## ASSIGNMENT
Beneath this instruction is a listing. Transcribe from it only the stretch from the line with "pedestrian walking in snow (box=[46, 149, 56, 175])" through the line with "pedestrian walking in snow (box=[58, 146, 71, 189])", both end lines included, exactly as written.

## EXERCISE INPUT

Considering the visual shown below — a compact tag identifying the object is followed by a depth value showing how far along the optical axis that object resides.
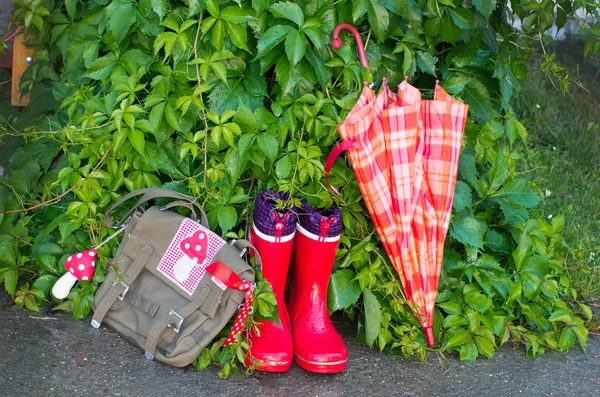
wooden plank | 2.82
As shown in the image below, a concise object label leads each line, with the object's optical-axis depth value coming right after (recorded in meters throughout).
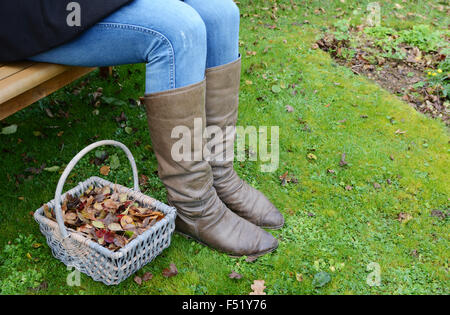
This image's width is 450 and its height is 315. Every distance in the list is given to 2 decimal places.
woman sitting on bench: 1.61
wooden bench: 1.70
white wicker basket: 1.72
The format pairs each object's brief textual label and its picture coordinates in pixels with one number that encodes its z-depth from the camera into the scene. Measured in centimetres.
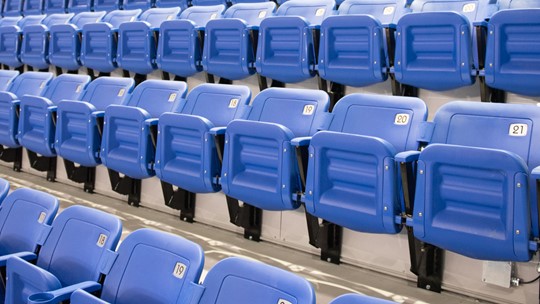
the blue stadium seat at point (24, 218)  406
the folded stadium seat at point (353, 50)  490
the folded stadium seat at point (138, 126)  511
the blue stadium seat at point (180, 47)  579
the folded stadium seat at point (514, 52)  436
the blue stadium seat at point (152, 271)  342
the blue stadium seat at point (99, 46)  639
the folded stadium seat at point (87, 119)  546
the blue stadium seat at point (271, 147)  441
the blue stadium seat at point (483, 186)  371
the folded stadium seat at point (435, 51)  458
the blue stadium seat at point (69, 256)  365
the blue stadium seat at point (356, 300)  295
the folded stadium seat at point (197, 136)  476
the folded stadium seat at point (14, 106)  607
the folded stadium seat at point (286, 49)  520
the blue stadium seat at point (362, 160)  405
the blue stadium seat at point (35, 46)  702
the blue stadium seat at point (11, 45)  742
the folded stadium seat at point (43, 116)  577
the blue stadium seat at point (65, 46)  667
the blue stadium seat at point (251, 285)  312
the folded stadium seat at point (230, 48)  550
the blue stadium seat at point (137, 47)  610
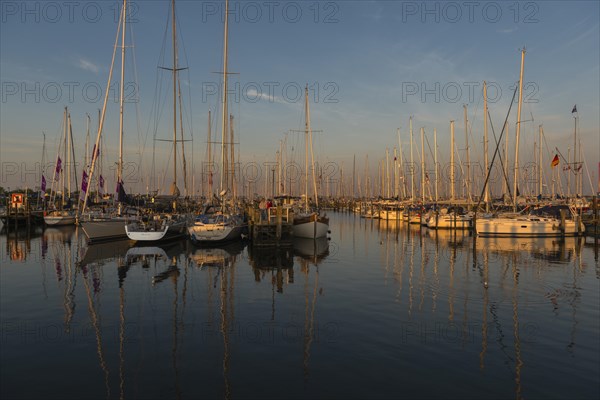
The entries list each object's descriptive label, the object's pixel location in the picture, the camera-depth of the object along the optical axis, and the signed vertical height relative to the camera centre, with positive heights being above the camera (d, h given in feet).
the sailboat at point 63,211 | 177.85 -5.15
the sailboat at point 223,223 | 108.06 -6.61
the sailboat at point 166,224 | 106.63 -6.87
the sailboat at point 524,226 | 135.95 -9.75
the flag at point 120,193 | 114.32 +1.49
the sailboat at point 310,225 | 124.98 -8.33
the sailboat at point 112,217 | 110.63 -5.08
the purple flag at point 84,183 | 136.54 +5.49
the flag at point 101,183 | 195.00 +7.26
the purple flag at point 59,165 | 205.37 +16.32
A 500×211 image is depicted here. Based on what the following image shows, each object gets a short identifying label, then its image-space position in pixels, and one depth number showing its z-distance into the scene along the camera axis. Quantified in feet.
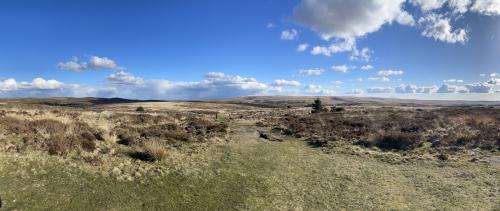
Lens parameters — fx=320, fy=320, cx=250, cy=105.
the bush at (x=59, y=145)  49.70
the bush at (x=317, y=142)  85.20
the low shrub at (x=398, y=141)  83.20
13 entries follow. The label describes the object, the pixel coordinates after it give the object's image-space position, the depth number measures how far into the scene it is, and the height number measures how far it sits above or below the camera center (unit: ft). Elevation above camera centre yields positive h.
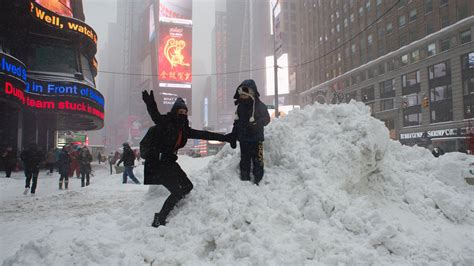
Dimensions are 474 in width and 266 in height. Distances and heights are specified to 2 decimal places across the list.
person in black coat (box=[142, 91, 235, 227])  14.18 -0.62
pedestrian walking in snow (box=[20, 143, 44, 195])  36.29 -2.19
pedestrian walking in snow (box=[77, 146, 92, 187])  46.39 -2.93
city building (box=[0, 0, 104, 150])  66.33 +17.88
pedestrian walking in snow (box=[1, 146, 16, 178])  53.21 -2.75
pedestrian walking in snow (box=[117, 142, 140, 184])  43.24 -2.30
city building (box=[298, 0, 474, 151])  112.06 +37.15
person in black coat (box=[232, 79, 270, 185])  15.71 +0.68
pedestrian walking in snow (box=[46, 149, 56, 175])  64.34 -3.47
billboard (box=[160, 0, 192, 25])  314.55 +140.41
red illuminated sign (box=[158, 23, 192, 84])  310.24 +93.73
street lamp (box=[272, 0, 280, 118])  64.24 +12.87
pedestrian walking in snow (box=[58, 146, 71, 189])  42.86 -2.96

* * *

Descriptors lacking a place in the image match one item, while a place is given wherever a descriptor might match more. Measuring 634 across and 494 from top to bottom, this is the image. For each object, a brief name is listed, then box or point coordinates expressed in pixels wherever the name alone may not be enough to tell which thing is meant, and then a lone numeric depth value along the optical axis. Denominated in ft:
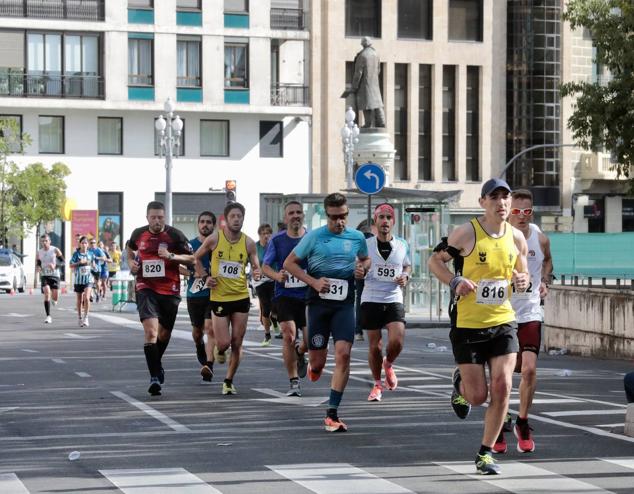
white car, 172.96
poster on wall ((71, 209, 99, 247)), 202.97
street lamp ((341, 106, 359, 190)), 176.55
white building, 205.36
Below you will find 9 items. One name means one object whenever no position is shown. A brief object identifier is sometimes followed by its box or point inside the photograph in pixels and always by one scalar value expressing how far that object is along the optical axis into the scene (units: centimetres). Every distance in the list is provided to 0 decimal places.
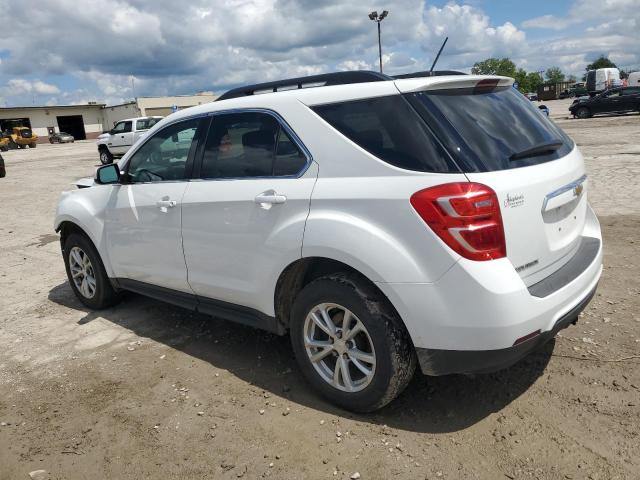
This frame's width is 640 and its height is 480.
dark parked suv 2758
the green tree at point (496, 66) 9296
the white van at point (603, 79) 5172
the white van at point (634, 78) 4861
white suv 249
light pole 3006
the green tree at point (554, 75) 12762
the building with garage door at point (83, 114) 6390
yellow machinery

## RESULT OF THIS TASK
pedestrian walking in snow (box=[46, 149, 56, 175])  64.34 -3.47
billboard (box=[160, 0, 192, 25])  314.55 +140.41
red illuminated sign (box=[158, 23, 192, 84])  310.24 +93.73
street lamp (box=[272, 0, 280, 118])  64.24 +12.87
pedestrian walking in snow (box=[58, 146, 71, 189])  42.86 -2.96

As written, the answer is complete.